Most service providers already realize that the revenue stream from traditional voice services has peaked and may be falling under competitive and technology pressure. As voice has traditionally been the core telecommunications service, this creates a significant challenge for service providers to build new revenue sources.
But for some years, it will be difficult for service providers to grow profits without having voice contribute its traditional share of the revenue. All of this is motivating service providers to look beyond the old voice service models to find several new sources of revenue.
Next-generation voice services offer service providers basic but compelling possibilities for future growth and increased revenue, but they must first achieve a few objectives that allow these services to reach their peak potential. First, next-gen telecom voice services need to be differentiated from over-the-top (OTT) voice competition.
Second, they have to add some value to voice services that can not only sustain margins but build additional profits. Service providers are most likely to meet these goals through a combination of network-wide enhancements and enhancements that target consumer and enterprise needs in a more specific way.
QoS capabilities offer carriers two voice service differentiators
Most network operators would agree that the QoS they can guarantee is a logical differentiator for their voice services. Over-the-top (OTT) voice is necessarily a best-effort service, and traditional worldwide voice communications has a history of dependability and stability. Today, with 60% or more of voice users in industrial economies already using broadband Internet service, it would be easy to opt for an OTT voice strategy.
Yet only a very small percentage of users do that. Far more voice lines are lost to mobile service than to OTT voice. Voice requires so little bandwidth, however, that best-effort is good enough more often than not, and finding other ways of making QoS valuable is important if the QoS differentiator is to remain valid. High-fidelity (Hi-Fi) voice and video calling are the two approaches most often considered by providers.

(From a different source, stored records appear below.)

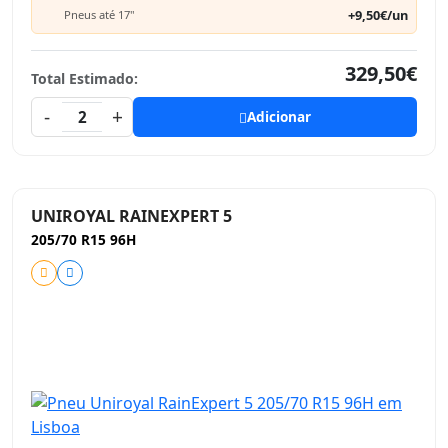
+9,50€/un
Pneus até 17"
329,50€
Total Estimado:
-
+
2
Adicionar
UNIROYAL RAINEXPERT 5
205/70 R15 96H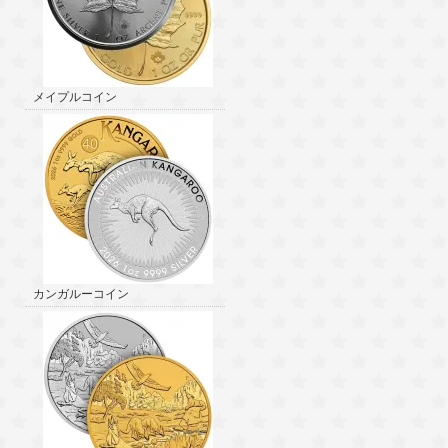
メイプルコイン
カンガルーコイン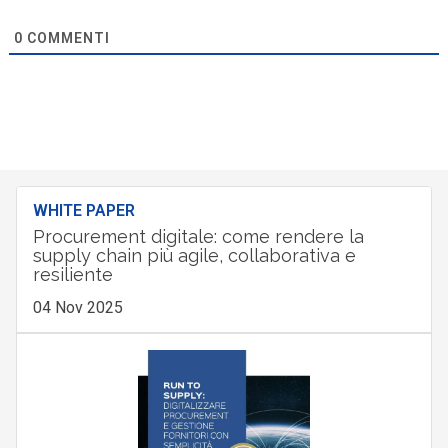
0
COMMENTI
WHITE PAPER
Procurement digitale: come rendere la
supply chain più agile, collaborativa e
resiliente
04 Nov 2025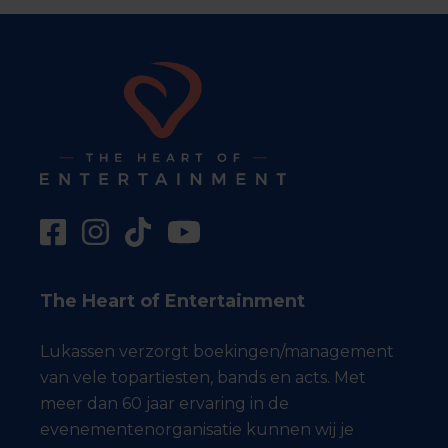
The Heart of Entertainment
Lukassen verzorgt boekingen/management
van vele topartiesten, bands en acts. Met
meer dan 60 jaar ervaring in de
evenementenorganisatie kunnen wij je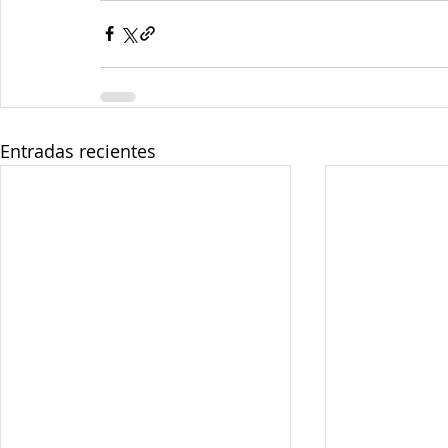
Entradas recientes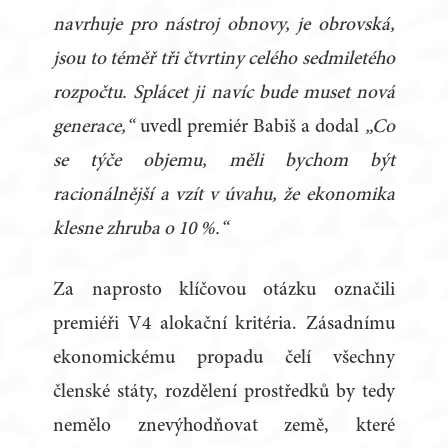
navrhuje pro nástroj obnovy, je obrovská,
jsou to téměř tři čtvrtiny celého sedmiletého
rozpočtu. Splácet ji navíc bude muset nová
generace,“
uvedl premiér Babiš a dodal
„Co
se týče objemu, měli bychom být
racionálnější a vzít v úvahu, že ekonomika
klesne zhruba o 10 %.“
Za naprosto klíčovou otázku označili
premiéři V4 alokační kritéria. Zásadnímu
ekonomickému propadu čelí všechny
členské státy, rozdělení prostředků by tedy
nemělo znevýhodňovat země, které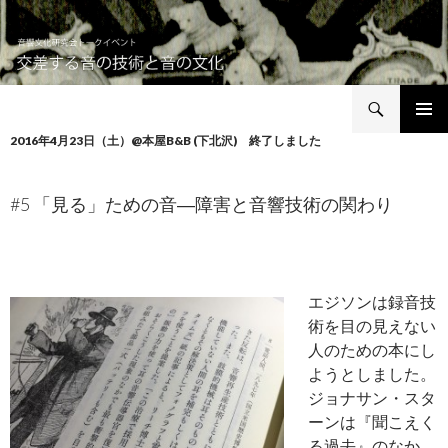
検
音響文化研究会トークイベント 交差する音の技術と音の文化
索
コ
2016年4月23日（土）@本屋B&B (下北沢) 終了しました
メインメ
ン
ニュー
テ
ン
#5 「見る」ための音―障害と音響技術の関わり
ツ
へ
移
動
エジソンは録音技
術を目の見えない
人のための本にし
ようとしました。
ジョナサン・スタ
ーンは『聞こえく
る過去』のなか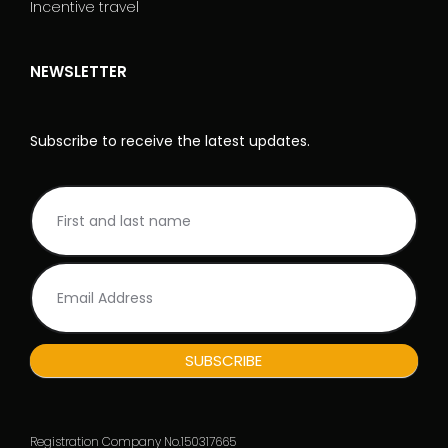
Incentive travel
NEWSLETTER
Subscribe to receive the latest updates.
NL
I
Rodape_EN
f
y
o
u
a
r
e
h
SUBSCRIBE
u
m
a
n
Registration Company No.150317665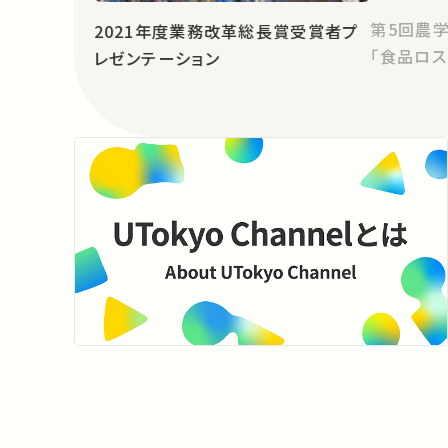
第5回農
2021年度業務改革総長賞受賞者プ
「食品ロス
レゼンテーション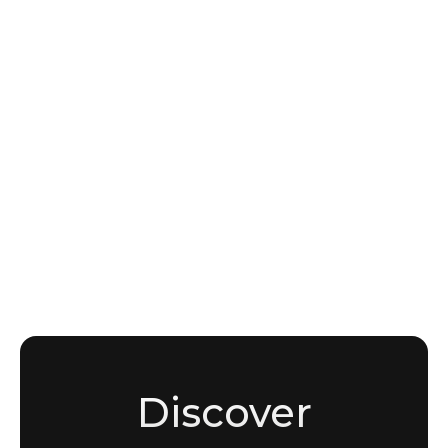
INTELLIGENCE
How initial access brokers operate in the
MENA region
Noha Moussaddak
Cybersecurity enthusiast and writer
Discover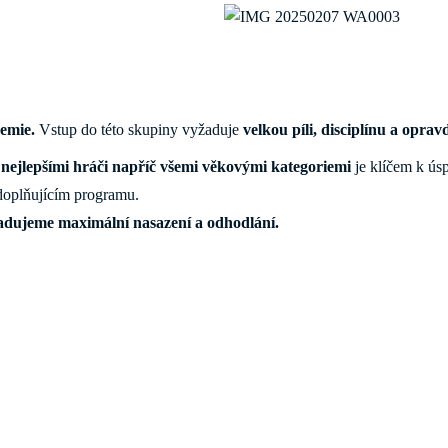
demie.
Vstup do této skupiny vyžaduje
velkou píli, disciplínu a oprav
i
nejlepšími hráči napříč všemi věkovými kategoriemi
je klíčem k ús
 doplňujícím programu.
žadujeme maximální nasazení a odhodlání.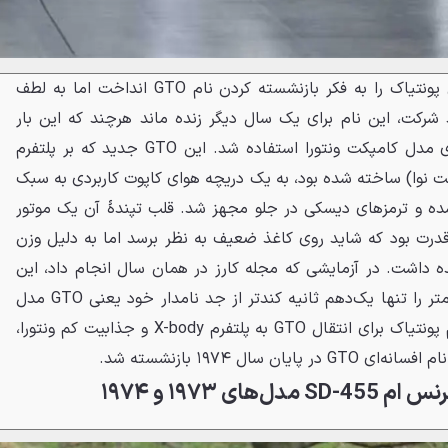
فروش پایین مدل ۱۹۷۳، مدیران پونتیاک را به فکر بازنشسته کردن نام GTO انداخت اما به لطف
شرکت، این نام برای یک سال دیگر زنده ماند هرچند که این بار
به‌عنوان یک پکیج پرفورمنس برای مدل کامپکت ونتورا استفاده شد. این GTO جدید که بر پلتفرم
ترک با شورلت نوا) ساخته شده بود، به یک دریچه هوای کاپوت کاربردی به سبک
ه و ترمزهای دیسکی در جلو مجهز شد. قلب تپندهٔ آن یک موتور
ا ۲۰۰ اسب بخار قدرت بود که شاید روی کاغذ ضعیف به نظر برسد اما به دلیل وزن
ده داشت. در آزمایشی که مجله کارز در همان سال انجام داد، این
GTO کوچک توانست مسیر ۴۰۰ متر را تنها یک‌دهم ثانیه کندتر از جد نامدار خود یعنی GTO مدل
۱۹۶۴ طی کند. بااین‌حال، تصمیم پونتیاک برای انتقال GTO به پلتفرم X-body و جذابیت کم ونتورا،
ن سال ۱۹۷۴ بازنشسته شد.
ای ۱۹۷۳ و ۱۹۷۴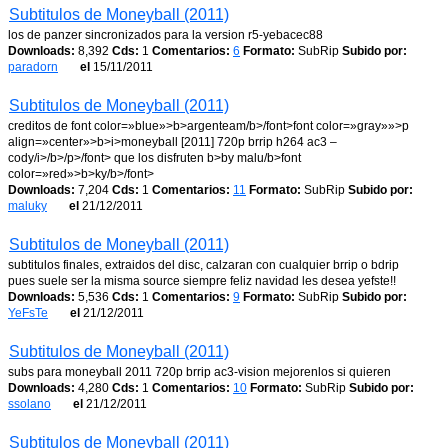
Subtitulos de Moneyball (2011)
los de panzer sincronizados para la version r5-yebacec88
Downloads:
8,392
Cds:
1
Comentarios:
6
Formato:
SubRip
Subido por:
paradorn
el
15/11/2011
Subtitulos de Moneyball (2011)
creditos de font color=»blue»>b>argenteam/b>/font>font color=»gray»»>p
align=»center»>b>i>moneyball [2011] 720p brrip h264 ac3 –
cody/i>/b>/p>/font> que los disfruten b>by malu/b>font
color=»red»>b>ky/b>/font>
Downloads:
7,204
Cds:
1
Comentarios:
11
Formato:
SubRip
Subido por:
maluky
el
21/12/2011
Subtitulos de Moneyball (2011)
subtitulos finales, extraidos del disc, calzaran con cualquier brrip o bdrip
pues suele ser la misma source siempre feliz navidad les desea yefste!!
Downloads:
5,536
Cds:
1
Comentarios:
9
Formato:
SubRip
Subido por:
YeFsTe
el
21/12/2011
Subtitulos de Moneyball (2011)
subs para moneyball 2011 720p brrip ac3-vision mejorenlos si quieren
Downloads:
4,280
Cds:
1
Comentarios:
10
Formato:
SubRip
Subido por:
ssolano
el
21/12/2011
Subtitulos de Moneyball (2011)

- Hi-Fi voice is simply voice service without the frequency filters common in PSTN wireline and wireless voice. Most voice services today deliver sound from about 100 Hz to about 4 KHz, which is a fraction of the range people can hear. High-fidelity voice is aimed at delivering approximately the full human range -- between about 20 Hz and 18 KHz, and it requires about four times the bandwidth. The whole purpose of Hi-Fi voice is to more closely duplicate in-person conversation, so it's logical to assume that users would be less tolerant of best-effort delivery.
-Video calling has been a dream of service providers for decades, but existing issues have prevented it from becoming a reality. Research suggests that video calling is more likely to be accepted if all calls start in voice-only mode and must be explicitly switched to video by each party independently. Even then, while interest in video calling ranks high in surveys, consumers with video cameras and the capability to do video chats online tend not to use the capability regularly. Vendors like Cisco are working to change that and to create a video chat model built around TVs rather than PCs. Operators could find this an easier model to deploy as an incremental service with its own price and thus be more likely to create an incentive to promote a video calling model.